Après les évènements en Géorgie, j’ai écrit un livre ou j’analysais la technique de la révolution des roses. Cette technique fonctionne quand le terrain est déjà favorable au développement de la démocratie. Elle serait applicable chez nous car il n’y a pas de censure, de nombreux médias d’opposition existent et il y a plus de 5000 ONG. Il est aussi important de comprendre que les spécificités de l’Asie centrale font que la tentative d’y exporter une révolution de velours peut déclencher une guerre civile. Nous avons déjà l’exemple du Tadjikistan où l’opposition et le pouvoir ont provoqué une guerre qui a duré 7 ans. Nous ne sommes pas de culture européenne comme la Géorgie ou l’Ukraine, et le danger pour nous serait une alliance entre la partie radicale de l’opposition et les partis islamistes radicaux.
L’entente a toujours été cordiale avec la Russie ; ce n’est pas un hasard si presque toutes les chaînes de télévision russes sont retransmises chez nous et si on y imprime plus d’une dizaine de journaux dans cette langue.
Il n’y a aucun malentendu entre le Kirghizistan et la Russie concernant la présence des Américains sur la base de Manas. J’avais en 2001 consulté les présidents russe et kazakh, et cela allait dans le sens de leurs intérêts. Le statut de cette base de Manas est défini dans une résolution du Conseil de Sécurité de l’ONU, cette base demeurera tant que la stabilité n’est pas assurée en Afghanistan. Les forces armées américaines présentes au Kirghizistan quitteront le territoire dès que le mandat de l’ONU expirera. La base russe de Kant sera suffisante pour assurer la sécurité de la région. Pour l’instant ces deux bases sont complémentaires, car elles ont des objectifs différents : la base américaine est là pour soutenir l’opération anti-terroriste en Afghanistan, tandis que la base russe assure la sécurité de toute la région d’Asie Centrale.
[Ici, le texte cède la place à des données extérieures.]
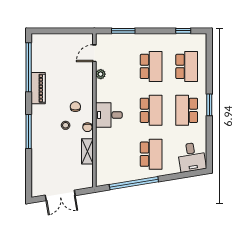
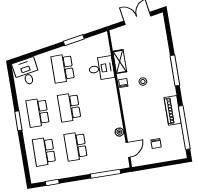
window: (123, 31) -> (106, 174), width x1.44
chair: (75, 107) -> (156, 144), moved
school desk: (187, 110) -> (38, 113), turned 180
desk: (109, 115) -> (101, 68), moved
window: (134, 183) -> (74, 40), width x0.47

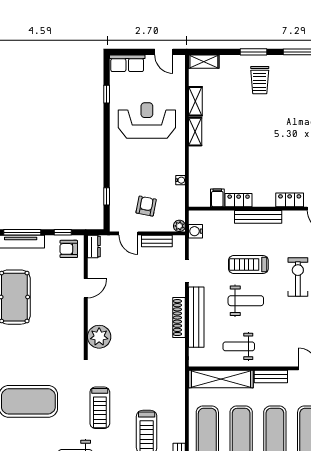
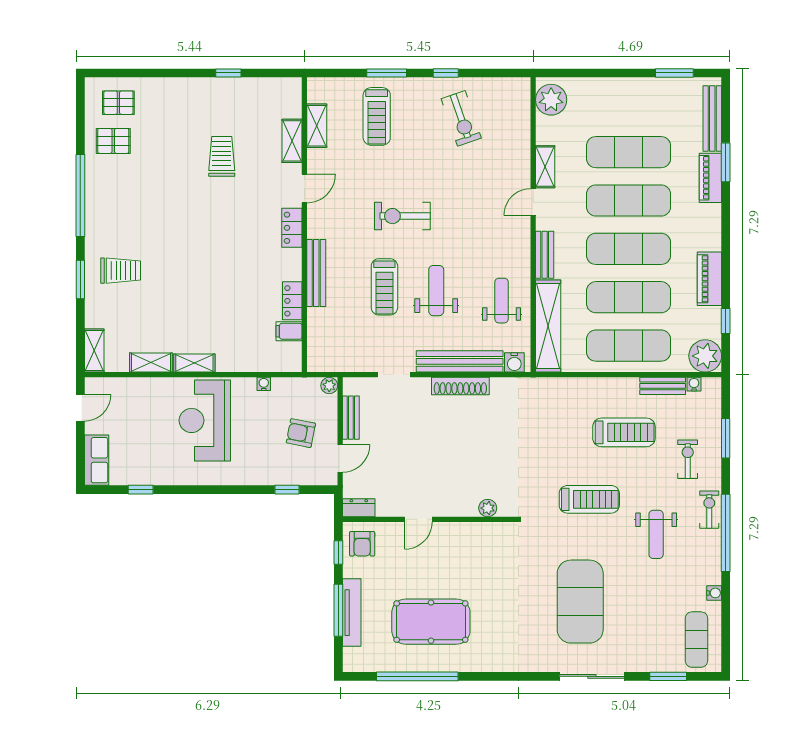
reception desk: (147, 120) -> (205, 420), moved
water cooler: (196, 231) -> (514, 362), moved
door: (86, 288) -> (418, 519), swing flipped
plant: (99, 337) -> (488, 508), width x0.53, depth x0.53
weight bench: (239, 346) -> (502, 301), turned 180

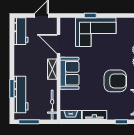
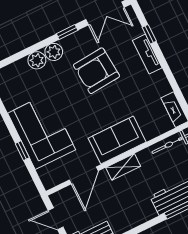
armchair: (115, 81) -> (96, 71), turned -95
tv unit: (94, 115) -> (147, 54), moved

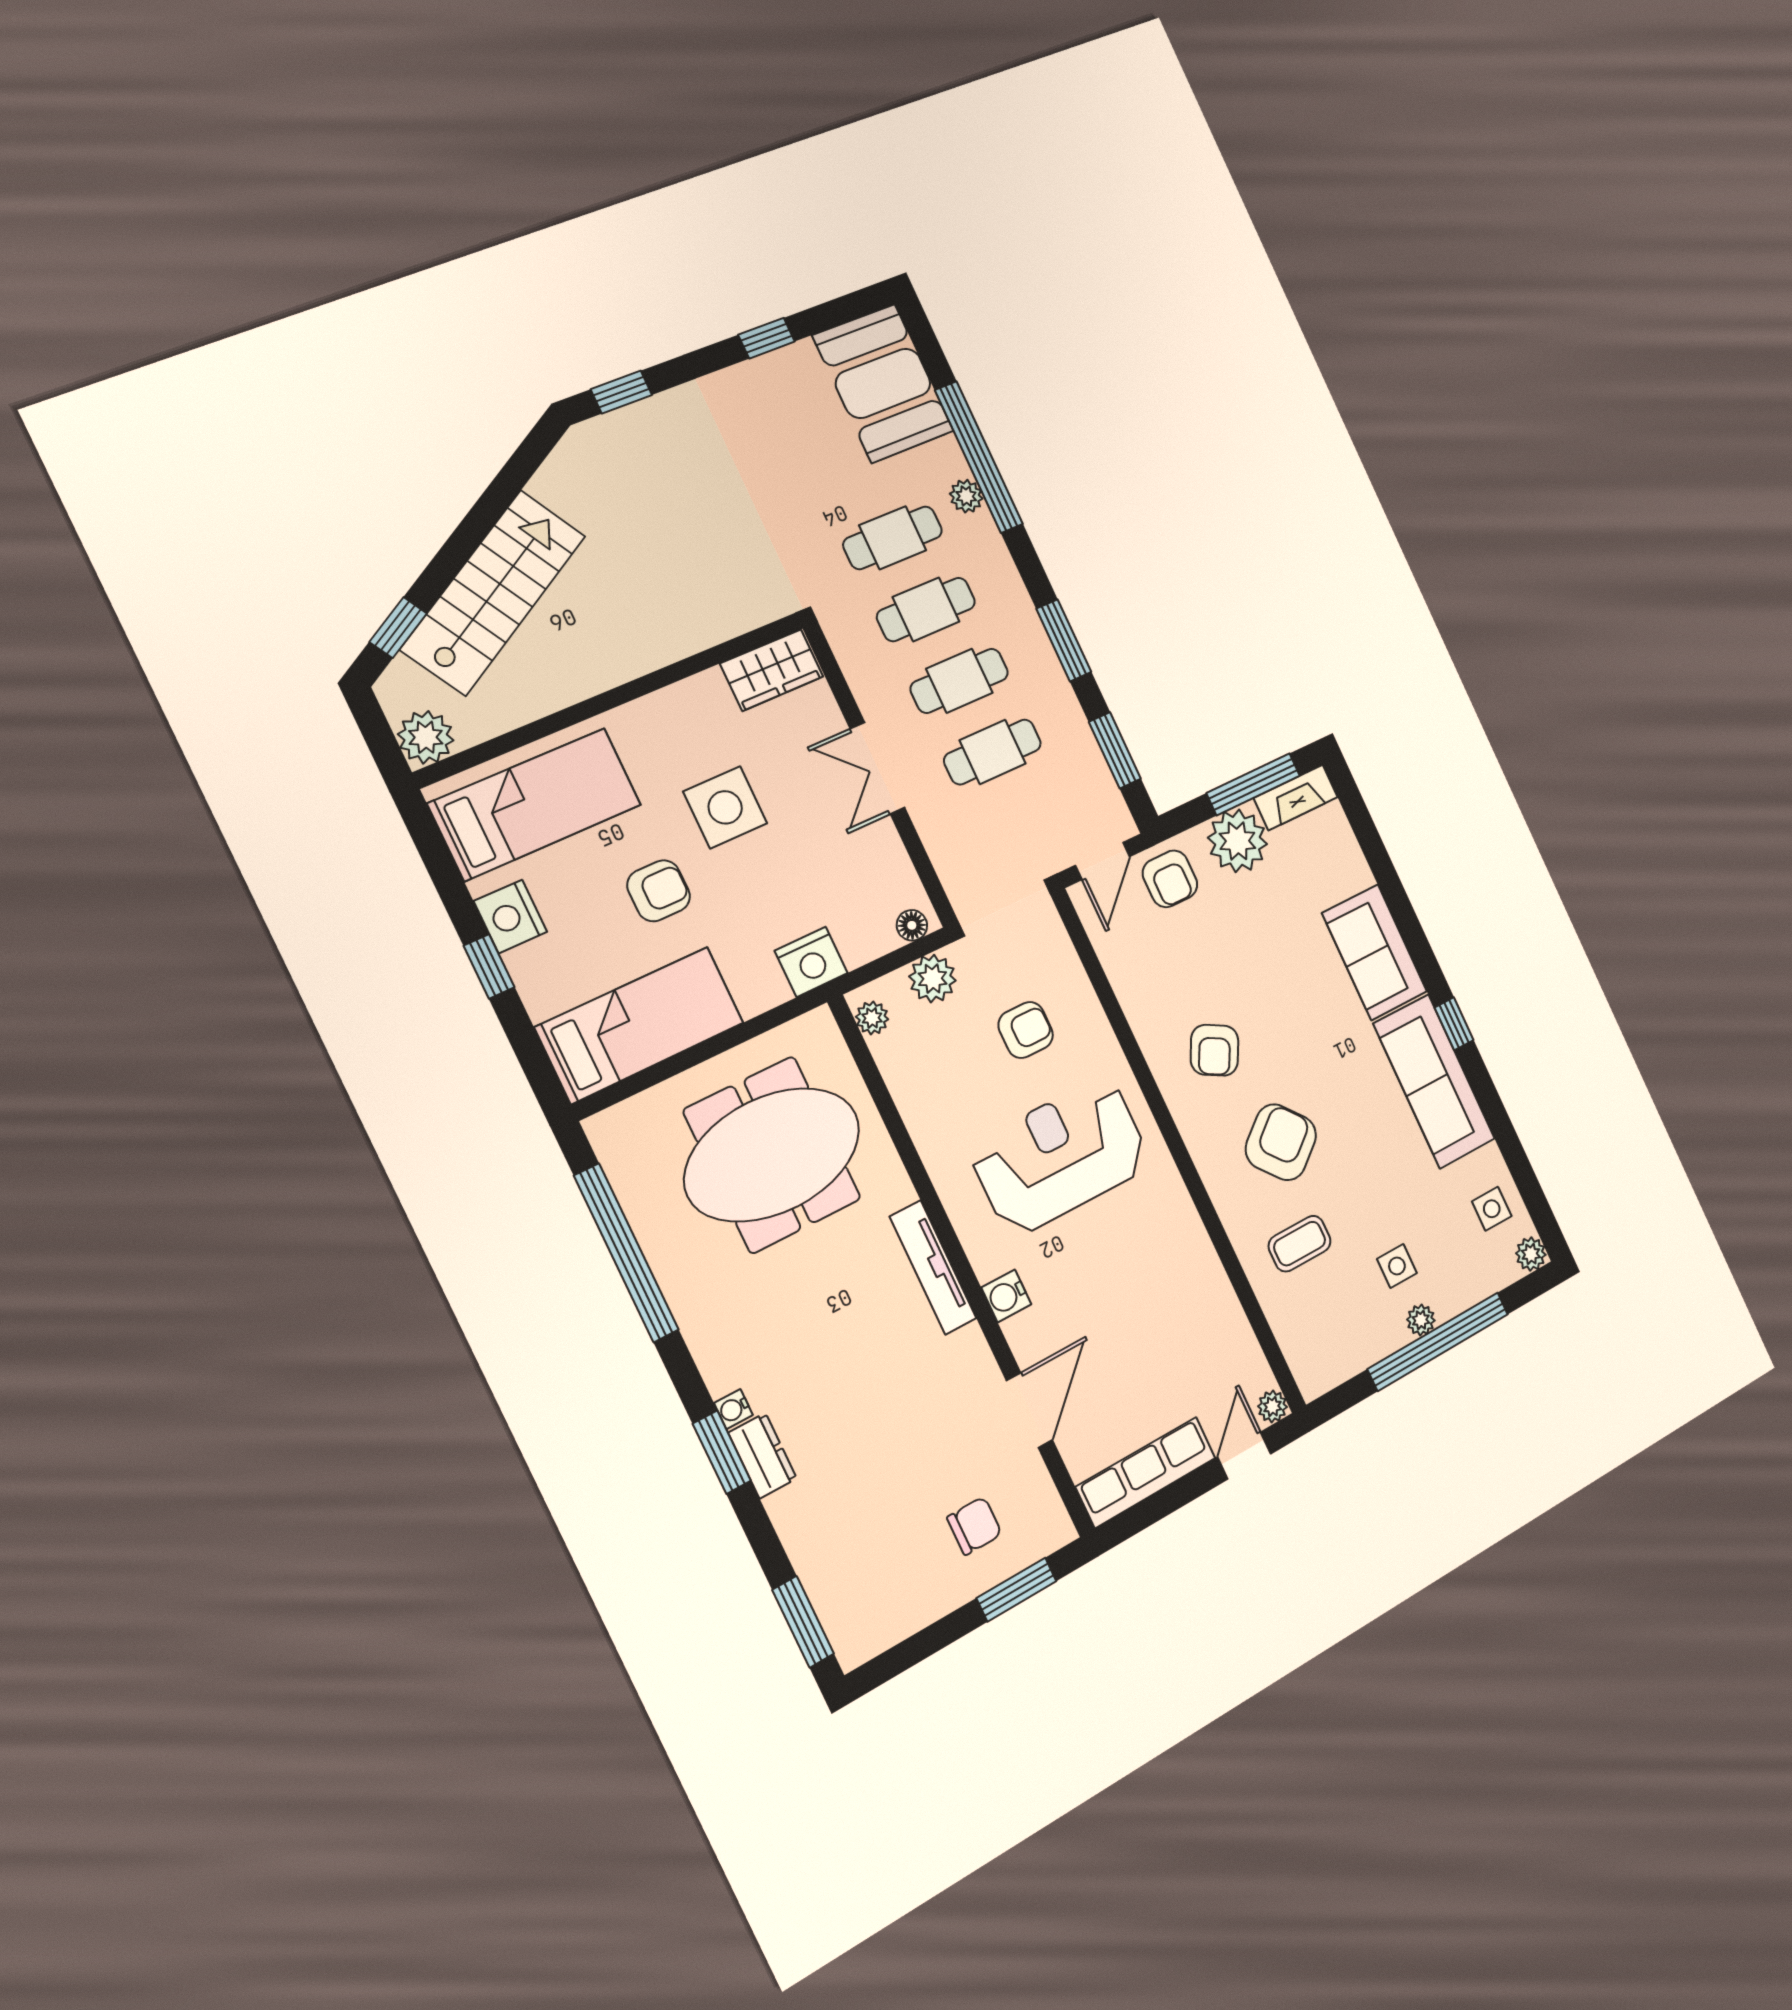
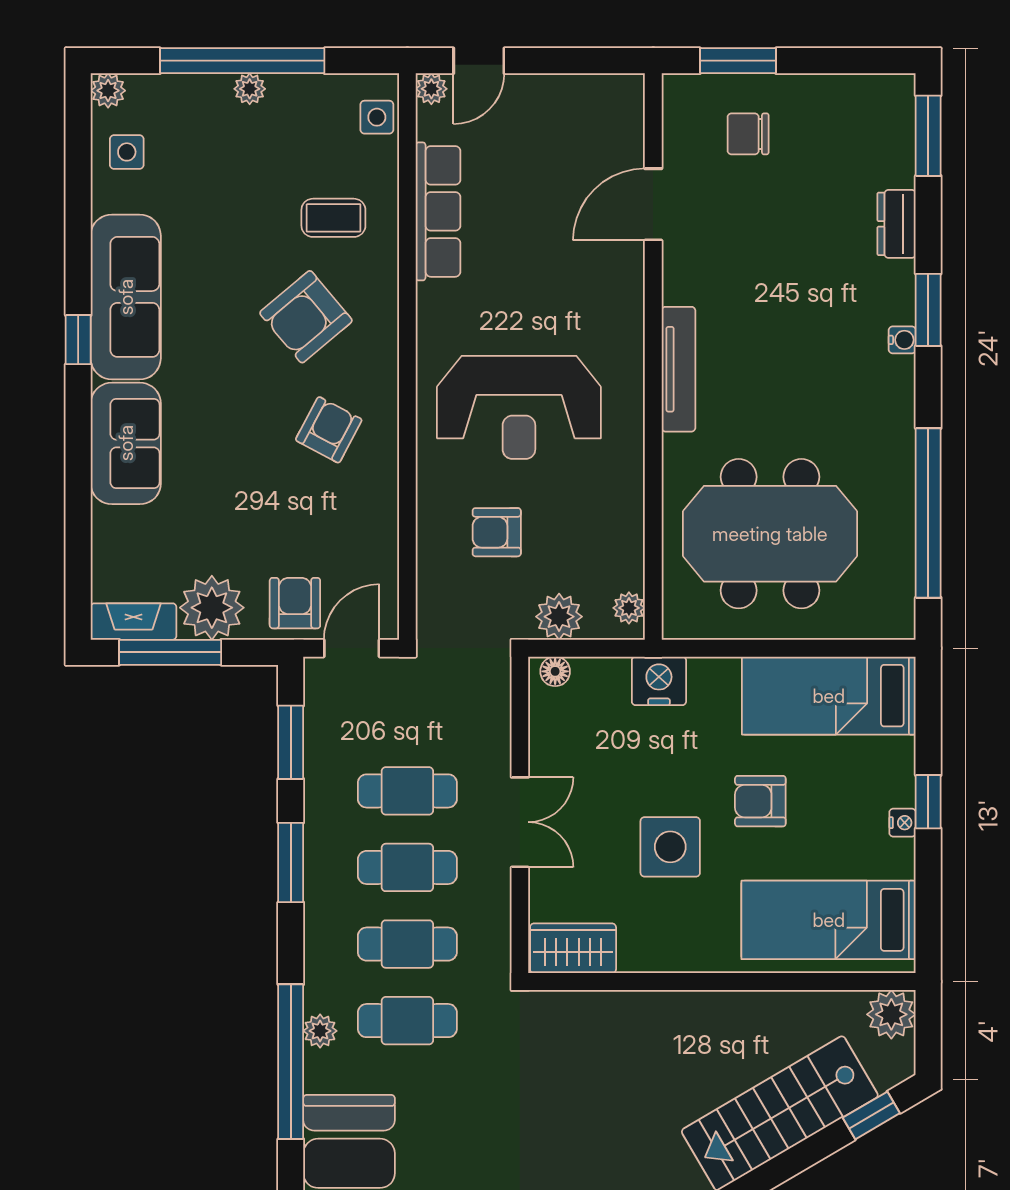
nightstand: (510, 916) -> (903, 823), width x0.53, depth x0.56
side table: (1397, 1266) -> (377, 117), moved
water cooler: (1006, 1296) -> (626, 312), removed
dresser: (763, 1456) -> (897, 224), moved
row of seats: (1146, 1472) -> (438, 211), moved, turned -90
La Russie a toujours été, est, et restera notre principal partenaire stratégique ; les États-Unis devront définir leur attitude vis à vis de notre pays en fonction de ce facteur. Dans un futur proche, nous allons mettre en œuvre avec les Russes la construction d’une énorme centrale hydro-électrique sur le fleuve Naryn, le montant de l’investissement devrait être de 2 milliards de dollars. La construction va être assurée par la société russe " RUSAL " [1], c’est très important pour nous car nous projetons aussi de construire une nouvelle usine d’aluminium. Nous avons toutes les ressources nécessaires à notre disposition, de l’énergie bon marché et des réserves importantes de bauxite.
« В ПРЕДДВЕРИИ ЕЩЕ ОДНОЙ "БАРХАТНОЙ РЕВОЛЮЦИИ" », par Askar Akaïev, Nezavissimaïa Gazeta. le 28 Janvier 2005. Ce texte est adapté d’une interview.